2. Listen….just later. I will admit that I sometimes fell asleep or totally zoned out in class. Especially if it was early morning or after a meal. Even if you’re wide awake, remembering points your professor made can be difficult several hours later. Ask your professor if it is ok to record their lecture on a personal digital recorder for note taking later (and PLEASE don’t keep them after you’re finished or sell them to someone else. it can bring on major trouble). Some professors are ok with it and others are not. If you have a special learning need that really does make your learning better by being able to listen at your own pace later, find your college’s learning assistance center (confidential) and confirm the need. They have a lot of power to help you!

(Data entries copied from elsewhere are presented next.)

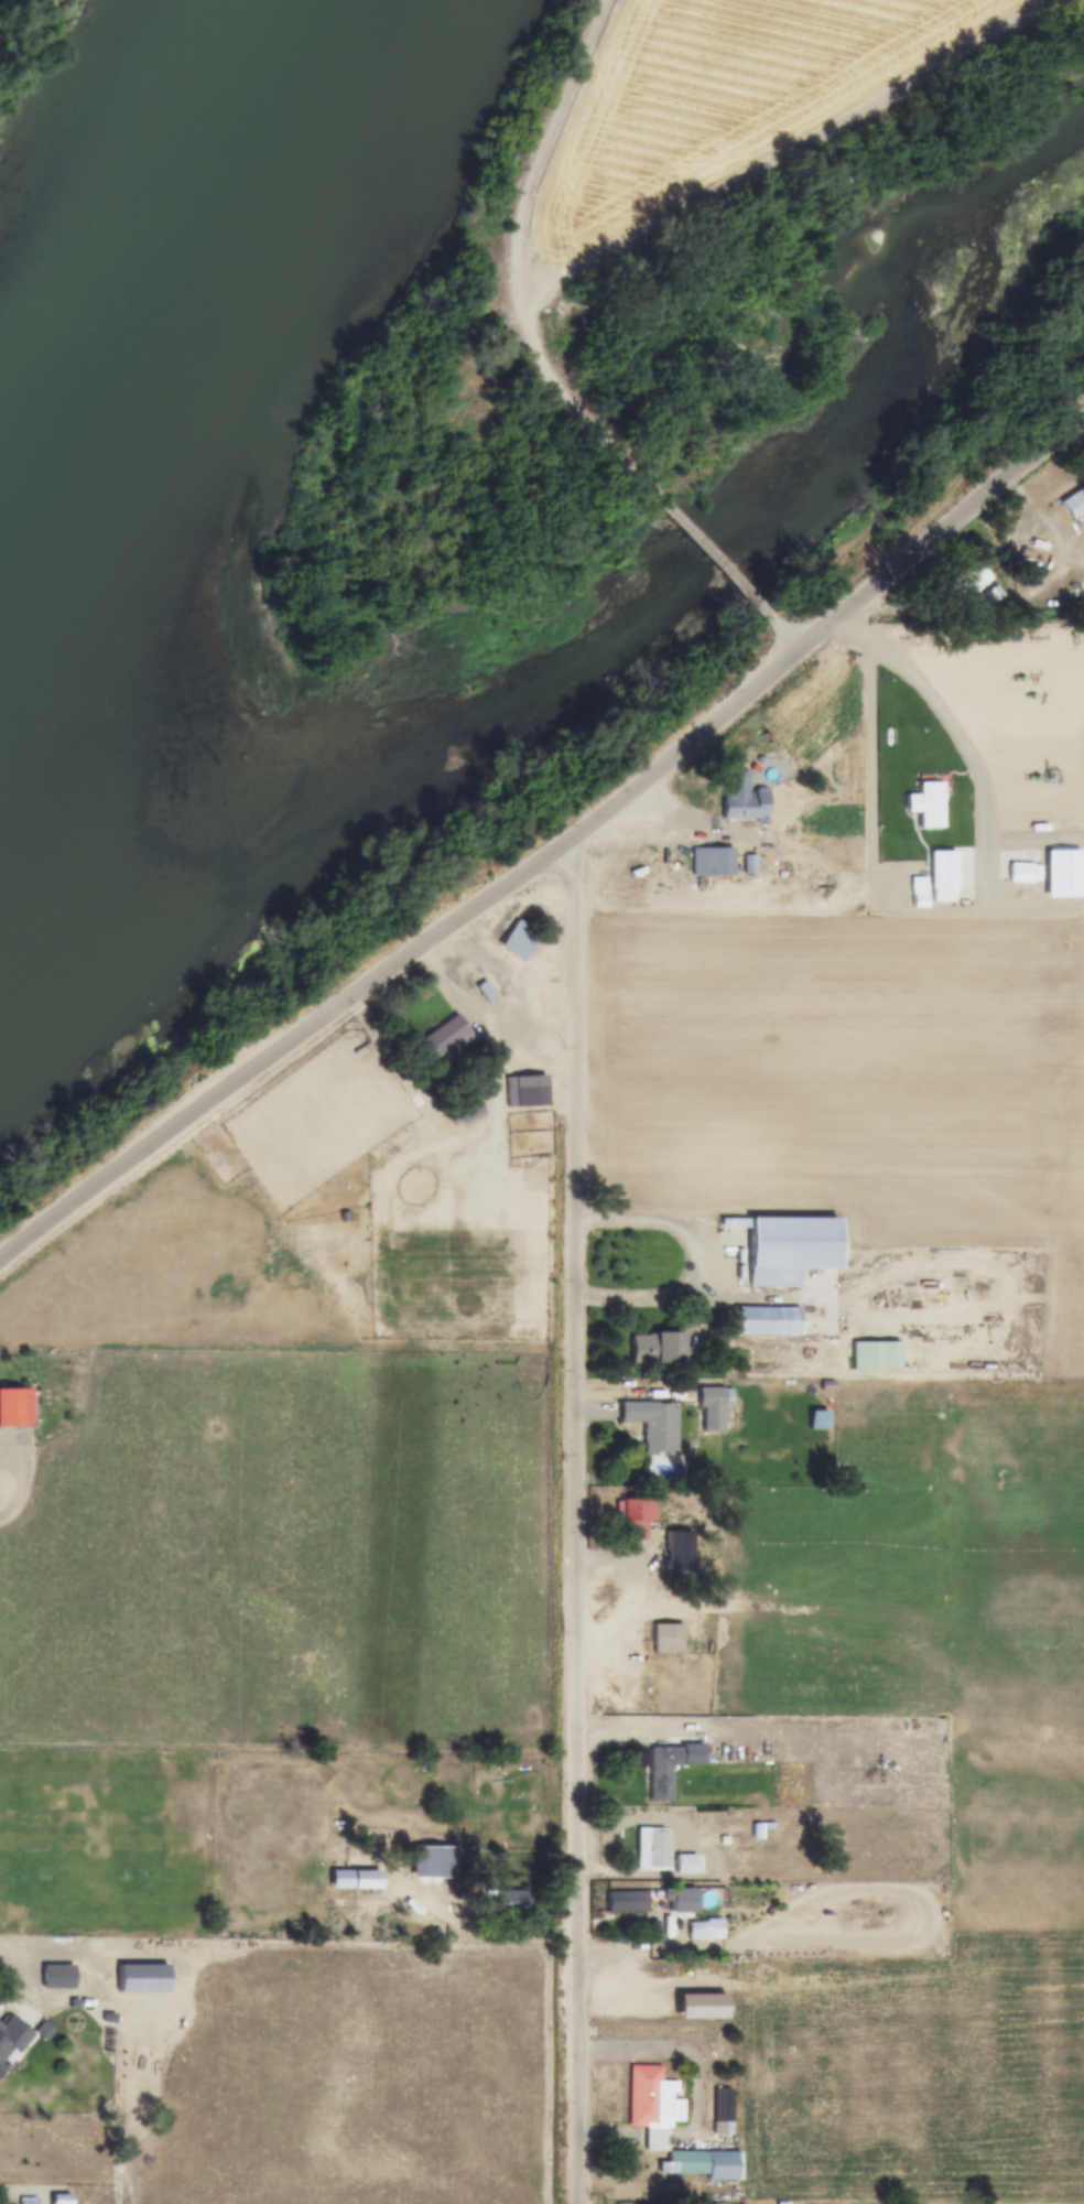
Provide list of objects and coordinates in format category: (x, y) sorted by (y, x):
road: (788, 157)
road: (507, 266)
river: (154, 289)
building: (1073, 505)
road: (709, 551)
building: (963, 582)
road: (778, 624)
road: (942, 718)
building: (741, 799)
building: (925, 805)
road: (550, 853)
building: (710, 862)
building: (747, 865)
building: (1023, 873)
building: (1061, 874)
building: (941, 876)
building: (517, 940)
building: (442, 1042)
building: (789, 1249)
road: (686, 1262)
building: (766, 1322)
building: (654, 1347)
building: (874, 1356)
building: (14, 1407)
building: (712, 1407)
building: (652, 1425)
building: (634, 1517)
road: (570, 1520)
building: (607, 1693)
building: (804, 1695)
building: (668, 1767)
building: (714, 1830)
building: (651, 1850)
building: (684, 1864)
building: (354, 1880)
building: (680, 1899)
building: (628, 1901)
building: (503, 1902)
building: (703, 1929)
road: (481, 1931)
building: (56, 1977)
building: (141, 1979)
building: (11, 2037)
building: (1, 2070)
building: (652, 2105)
building: (702, 2164)
building: (58, 2199)
building: (26, 2200)

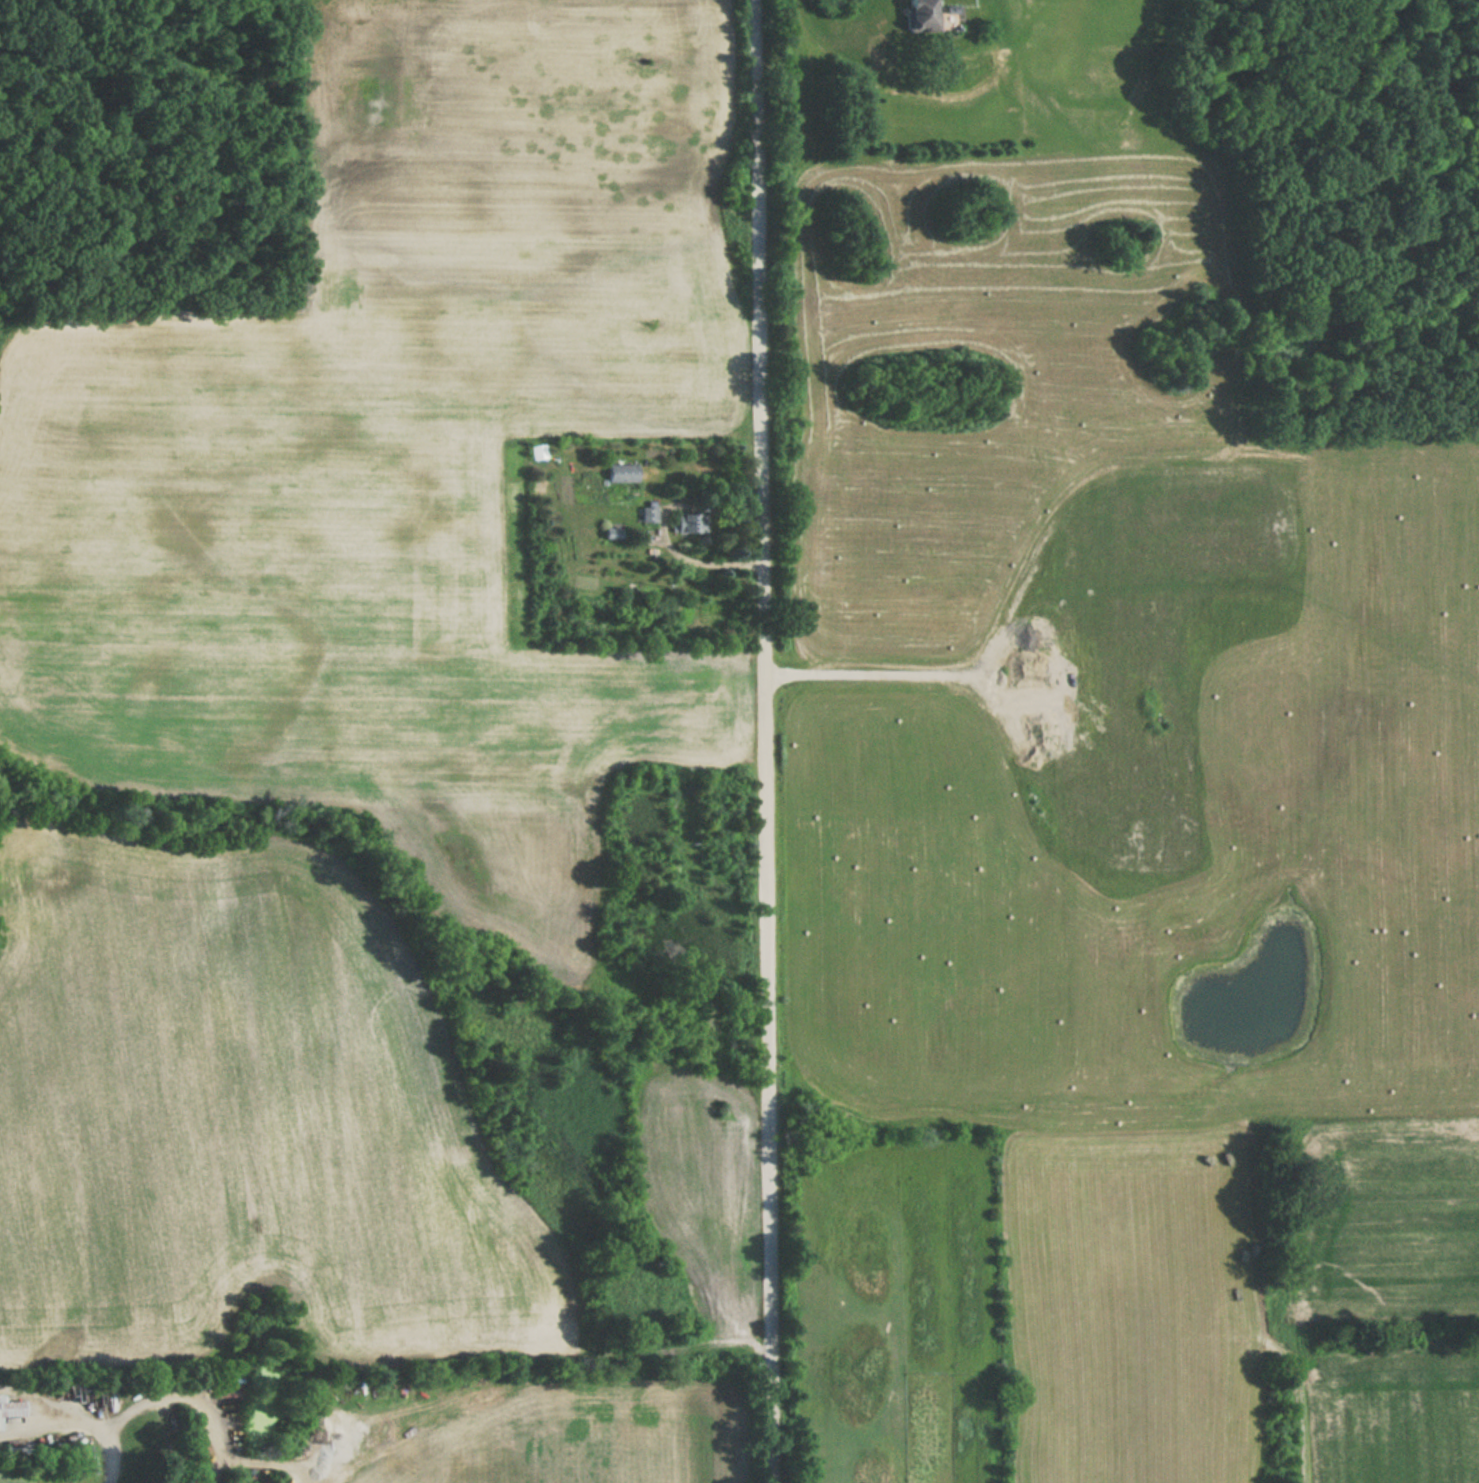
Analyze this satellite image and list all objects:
building: (921, 15)
building: (622, 473)
building: (648, 515)
building: (689, 522)
road: (765, 741)
building: (10, 1408)
road: (78, 1420)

3. Rewrite your notes and merge with notes from class readings. The best notetaking tip I ever got was learning how to take notes in a way that helped me. Everyone doesn’t do well just scribbling on a page. Everyone doesn’t do well just reading a book. Sometimes you have to mix the two. I learned to do my class reading and take notes on half the page, then follow these notes and write clarifying notes in the other half the page during course lecture. It was magical! Of course this might not work for you, but check the web for different styles on sites like this PDF or check with your advisor – they may have plenty of tools to help!

4. Ask the professor if there are good references, tutoring services, or alternative help available. The professor is the “subject matter expert” (most of the time…I admit there are some that I don’t know how they got their job). They should be able to point your toward known university resources (which can include free tutoring) or existing help services. If it wasn’t for services like tutoring or extra help classes, I wouldn’t have made it through a couple of my large intro classes. You could also get or make study guides. If you know the important stuff the professor talked about, make yourself a test or quiz of sorts and use that as your basis for going back through class notes and the book to get as much info as possible before a test. If it turns out none of what he emphasized was on the test, talk to the prof to find out what you missed and do better next time.

5. Improve your reading speed and comprehension. The best class I took was an inadvertent try to keep from falling below full time. I took speed reading, learned several ways of reading and improving my comprehension of reading, and then was able to take that and do better in class. Just note – this class isn’t just for slackers, jocks, and folks that just can’t read well. I went into the class with great comprehension and reading more than 1000 words per minute and came out reading almost 1500 words per minute and increased comprehension.

What tips do you have for people trying to do better in class?? Did any of these work for you?